Les électeurs américains vont déterminer dans quelques semaines le prochain président des États-Unis. Liliane Crété fait le parallèle entre la situation actuelle, où un Noir, Barack Obama, a été choisi comme candidat démocrate plutôt qu’une femme, Hillary Clinton, et les élections de la fin du XXIe siècle où le droit de vote fut accordé aux Noirs plutôt qu’aux femmes.
Les jeux sont faits : Barack Obama a été choisi comme candidat démocrate aux élections présidentielles de 2008. Choix populaire ? Peut-être. Mais avec un sérieux coup de pouce du parti. Une presse très favorable à Obama, beaucoup plus d’argent, et donc de publicité, moins de gaffes sans doute qu’Hillary, et un charisme que n’a pas sa rivale.
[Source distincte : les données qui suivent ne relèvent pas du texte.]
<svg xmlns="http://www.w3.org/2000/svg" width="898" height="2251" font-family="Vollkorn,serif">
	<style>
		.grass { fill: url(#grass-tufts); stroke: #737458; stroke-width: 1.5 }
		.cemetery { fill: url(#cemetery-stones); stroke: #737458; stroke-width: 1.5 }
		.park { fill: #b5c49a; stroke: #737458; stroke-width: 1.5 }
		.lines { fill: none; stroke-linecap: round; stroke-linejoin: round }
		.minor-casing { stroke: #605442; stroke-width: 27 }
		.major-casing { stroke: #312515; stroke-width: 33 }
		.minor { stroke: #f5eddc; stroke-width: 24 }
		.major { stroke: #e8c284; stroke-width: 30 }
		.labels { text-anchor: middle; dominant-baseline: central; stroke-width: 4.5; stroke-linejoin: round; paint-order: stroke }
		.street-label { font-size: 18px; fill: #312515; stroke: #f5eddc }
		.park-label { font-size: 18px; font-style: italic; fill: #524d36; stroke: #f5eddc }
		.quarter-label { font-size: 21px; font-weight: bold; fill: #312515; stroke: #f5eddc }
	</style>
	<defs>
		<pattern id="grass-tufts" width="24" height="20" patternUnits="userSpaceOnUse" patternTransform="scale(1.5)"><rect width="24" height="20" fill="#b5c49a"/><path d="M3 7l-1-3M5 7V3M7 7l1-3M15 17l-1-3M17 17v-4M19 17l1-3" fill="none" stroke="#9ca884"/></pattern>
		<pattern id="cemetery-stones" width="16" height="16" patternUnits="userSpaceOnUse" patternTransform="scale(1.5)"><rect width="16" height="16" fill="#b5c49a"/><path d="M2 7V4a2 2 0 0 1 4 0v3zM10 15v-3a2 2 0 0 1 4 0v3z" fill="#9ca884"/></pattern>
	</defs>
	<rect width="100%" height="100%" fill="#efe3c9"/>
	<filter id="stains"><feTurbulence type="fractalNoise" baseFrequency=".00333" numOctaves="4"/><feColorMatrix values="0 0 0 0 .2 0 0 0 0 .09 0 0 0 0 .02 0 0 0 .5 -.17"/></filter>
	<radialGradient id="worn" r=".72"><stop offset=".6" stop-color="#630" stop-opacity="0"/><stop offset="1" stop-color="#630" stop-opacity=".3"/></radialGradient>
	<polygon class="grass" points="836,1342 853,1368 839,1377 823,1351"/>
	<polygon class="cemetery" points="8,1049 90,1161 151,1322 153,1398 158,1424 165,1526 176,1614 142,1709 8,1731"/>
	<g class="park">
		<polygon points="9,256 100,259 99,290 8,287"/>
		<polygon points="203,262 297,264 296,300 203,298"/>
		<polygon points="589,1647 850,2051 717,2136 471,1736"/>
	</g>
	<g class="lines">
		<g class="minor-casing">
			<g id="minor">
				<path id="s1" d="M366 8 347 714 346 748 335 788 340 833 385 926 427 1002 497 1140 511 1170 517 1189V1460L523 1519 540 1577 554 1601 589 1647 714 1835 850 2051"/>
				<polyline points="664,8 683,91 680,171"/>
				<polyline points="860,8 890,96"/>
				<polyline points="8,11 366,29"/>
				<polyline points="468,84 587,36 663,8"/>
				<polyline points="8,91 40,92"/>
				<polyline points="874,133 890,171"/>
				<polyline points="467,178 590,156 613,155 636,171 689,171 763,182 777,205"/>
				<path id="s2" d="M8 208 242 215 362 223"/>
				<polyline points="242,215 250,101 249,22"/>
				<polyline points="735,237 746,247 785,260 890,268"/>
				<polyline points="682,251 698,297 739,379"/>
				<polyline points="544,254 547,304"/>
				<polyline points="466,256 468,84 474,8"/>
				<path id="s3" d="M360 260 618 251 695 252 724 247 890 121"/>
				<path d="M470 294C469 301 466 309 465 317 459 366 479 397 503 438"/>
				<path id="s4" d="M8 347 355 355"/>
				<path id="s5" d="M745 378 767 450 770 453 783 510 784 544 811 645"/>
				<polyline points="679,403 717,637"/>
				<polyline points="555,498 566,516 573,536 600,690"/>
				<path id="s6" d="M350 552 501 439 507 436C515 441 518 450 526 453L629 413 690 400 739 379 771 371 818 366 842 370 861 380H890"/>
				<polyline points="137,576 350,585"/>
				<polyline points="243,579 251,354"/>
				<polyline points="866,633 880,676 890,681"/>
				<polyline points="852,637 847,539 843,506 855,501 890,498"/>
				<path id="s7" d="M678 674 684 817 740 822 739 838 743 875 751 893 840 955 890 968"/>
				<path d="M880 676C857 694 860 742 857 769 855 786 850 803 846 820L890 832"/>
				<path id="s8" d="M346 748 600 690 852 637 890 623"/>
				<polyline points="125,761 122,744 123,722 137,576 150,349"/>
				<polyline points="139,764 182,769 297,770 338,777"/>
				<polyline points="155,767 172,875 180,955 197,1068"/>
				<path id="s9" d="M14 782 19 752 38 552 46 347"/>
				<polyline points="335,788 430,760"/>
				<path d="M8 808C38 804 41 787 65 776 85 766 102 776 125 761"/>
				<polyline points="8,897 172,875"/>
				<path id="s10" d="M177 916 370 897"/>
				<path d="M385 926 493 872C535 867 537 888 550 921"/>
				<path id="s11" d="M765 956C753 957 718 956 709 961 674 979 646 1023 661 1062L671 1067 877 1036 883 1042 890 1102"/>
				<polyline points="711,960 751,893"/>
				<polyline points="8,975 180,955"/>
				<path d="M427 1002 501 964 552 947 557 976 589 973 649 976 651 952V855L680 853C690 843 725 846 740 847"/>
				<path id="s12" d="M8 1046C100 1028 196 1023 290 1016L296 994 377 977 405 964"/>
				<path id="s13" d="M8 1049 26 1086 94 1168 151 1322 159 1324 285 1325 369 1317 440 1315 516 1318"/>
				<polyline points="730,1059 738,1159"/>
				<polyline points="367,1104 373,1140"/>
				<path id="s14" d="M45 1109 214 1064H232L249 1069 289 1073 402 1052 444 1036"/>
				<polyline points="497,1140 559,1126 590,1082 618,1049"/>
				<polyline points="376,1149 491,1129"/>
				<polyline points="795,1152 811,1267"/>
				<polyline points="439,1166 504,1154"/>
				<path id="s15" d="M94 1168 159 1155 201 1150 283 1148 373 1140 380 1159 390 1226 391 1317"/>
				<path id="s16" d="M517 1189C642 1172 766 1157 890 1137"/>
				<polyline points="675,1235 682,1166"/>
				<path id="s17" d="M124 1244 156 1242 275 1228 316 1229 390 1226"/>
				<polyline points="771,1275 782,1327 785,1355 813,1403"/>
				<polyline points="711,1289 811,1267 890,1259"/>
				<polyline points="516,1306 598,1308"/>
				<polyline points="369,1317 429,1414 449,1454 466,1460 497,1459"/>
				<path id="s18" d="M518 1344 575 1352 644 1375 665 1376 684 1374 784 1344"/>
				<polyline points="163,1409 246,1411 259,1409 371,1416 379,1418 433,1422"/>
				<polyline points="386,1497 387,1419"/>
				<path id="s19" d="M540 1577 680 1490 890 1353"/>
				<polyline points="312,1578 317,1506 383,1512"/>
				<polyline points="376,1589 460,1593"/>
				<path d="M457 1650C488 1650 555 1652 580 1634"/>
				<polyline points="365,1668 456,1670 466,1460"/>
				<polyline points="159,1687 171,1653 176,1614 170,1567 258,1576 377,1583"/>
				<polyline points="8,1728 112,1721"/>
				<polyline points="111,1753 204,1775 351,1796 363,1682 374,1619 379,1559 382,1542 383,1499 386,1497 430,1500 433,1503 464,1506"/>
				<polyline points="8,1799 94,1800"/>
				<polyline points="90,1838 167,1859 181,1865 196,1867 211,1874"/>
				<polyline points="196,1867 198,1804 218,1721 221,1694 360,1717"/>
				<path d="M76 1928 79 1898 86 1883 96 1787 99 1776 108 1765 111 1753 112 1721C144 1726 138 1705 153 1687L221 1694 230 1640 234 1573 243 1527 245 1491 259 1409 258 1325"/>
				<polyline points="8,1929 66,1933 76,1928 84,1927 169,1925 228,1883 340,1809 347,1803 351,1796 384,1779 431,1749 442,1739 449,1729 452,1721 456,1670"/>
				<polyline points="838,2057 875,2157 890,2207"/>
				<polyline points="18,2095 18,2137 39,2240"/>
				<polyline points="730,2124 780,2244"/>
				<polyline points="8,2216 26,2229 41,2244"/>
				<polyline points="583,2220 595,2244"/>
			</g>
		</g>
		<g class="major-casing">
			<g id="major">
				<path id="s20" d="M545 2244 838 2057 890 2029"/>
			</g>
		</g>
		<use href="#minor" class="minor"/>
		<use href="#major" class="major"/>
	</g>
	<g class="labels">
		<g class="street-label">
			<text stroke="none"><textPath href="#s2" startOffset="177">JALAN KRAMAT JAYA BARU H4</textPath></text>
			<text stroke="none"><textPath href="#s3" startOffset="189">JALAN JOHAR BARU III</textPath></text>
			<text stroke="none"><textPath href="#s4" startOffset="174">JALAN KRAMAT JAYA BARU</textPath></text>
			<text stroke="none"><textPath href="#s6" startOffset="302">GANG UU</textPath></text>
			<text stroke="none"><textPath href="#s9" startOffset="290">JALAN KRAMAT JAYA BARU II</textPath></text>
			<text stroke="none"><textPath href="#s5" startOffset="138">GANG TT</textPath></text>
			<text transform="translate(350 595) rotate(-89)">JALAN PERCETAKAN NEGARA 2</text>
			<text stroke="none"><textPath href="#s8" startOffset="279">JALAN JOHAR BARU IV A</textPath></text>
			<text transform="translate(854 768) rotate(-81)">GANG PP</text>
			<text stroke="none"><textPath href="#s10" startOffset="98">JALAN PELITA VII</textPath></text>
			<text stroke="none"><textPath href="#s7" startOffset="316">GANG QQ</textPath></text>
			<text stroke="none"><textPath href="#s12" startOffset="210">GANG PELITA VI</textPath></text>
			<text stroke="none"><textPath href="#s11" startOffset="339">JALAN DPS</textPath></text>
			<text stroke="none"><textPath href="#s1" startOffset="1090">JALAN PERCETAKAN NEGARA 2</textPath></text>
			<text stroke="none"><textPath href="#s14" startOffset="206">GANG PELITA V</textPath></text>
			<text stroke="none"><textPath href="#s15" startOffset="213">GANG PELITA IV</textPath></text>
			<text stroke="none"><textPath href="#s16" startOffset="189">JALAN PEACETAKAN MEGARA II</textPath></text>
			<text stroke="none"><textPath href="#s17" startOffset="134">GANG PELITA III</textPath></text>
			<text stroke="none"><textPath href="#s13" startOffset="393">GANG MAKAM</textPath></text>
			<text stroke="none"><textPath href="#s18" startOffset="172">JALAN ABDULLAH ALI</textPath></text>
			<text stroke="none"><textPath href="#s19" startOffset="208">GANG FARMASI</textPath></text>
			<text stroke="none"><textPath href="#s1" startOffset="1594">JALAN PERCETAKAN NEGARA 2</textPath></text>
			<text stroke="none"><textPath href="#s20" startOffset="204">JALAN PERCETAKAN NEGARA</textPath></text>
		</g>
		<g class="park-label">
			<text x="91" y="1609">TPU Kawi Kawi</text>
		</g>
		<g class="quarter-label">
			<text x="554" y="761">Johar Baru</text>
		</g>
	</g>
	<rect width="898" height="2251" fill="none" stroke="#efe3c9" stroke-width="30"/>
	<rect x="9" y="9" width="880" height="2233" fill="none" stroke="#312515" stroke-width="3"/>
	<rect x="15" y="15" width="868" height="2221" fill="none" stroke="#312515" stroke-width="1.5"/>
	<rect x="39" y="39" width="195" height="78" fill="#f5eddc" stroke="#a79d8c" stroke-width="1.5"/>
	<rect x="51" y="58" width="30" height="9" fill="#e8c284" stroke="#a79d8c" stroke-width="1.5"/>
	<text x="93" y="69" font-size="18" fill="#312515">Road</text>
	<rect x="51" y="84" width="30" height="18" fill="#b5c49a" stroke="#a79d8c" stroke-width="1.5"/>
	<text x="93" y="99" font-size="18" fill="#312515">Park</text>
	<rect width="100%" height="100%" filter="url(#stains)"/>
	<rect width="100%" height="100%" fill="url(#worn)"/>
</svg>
L’Amérique indubitablement voulait du changement. Ou bien une partie des démocrates préférait un Noir à une femme. Et tant pis si le discours d’Obama reflète le flou de l’inconnu. C‘est un séducteur. Il a séduit les jeunes, les Noirs, le show biz, les intellectuels et finalement une grande partie de la classe politique démocrate qui pourtant soutenait fermement Hillary Clinton au début de la campagne. L’Amérique aime l’audace et la nouveauté. Car dans ce choix qui était offert il y avait ce pari audacieux du parti démocrate : un Noir, une femme. Partie en première ligne, Hillary a eu progressivement contre elle la majorité des caciques du parti qui ont exercé une pression énorme pour lui faire abandonner la course au profit d’Obama le Noir. Et c’est alors que j’ai eu une impression de « déjà vu ».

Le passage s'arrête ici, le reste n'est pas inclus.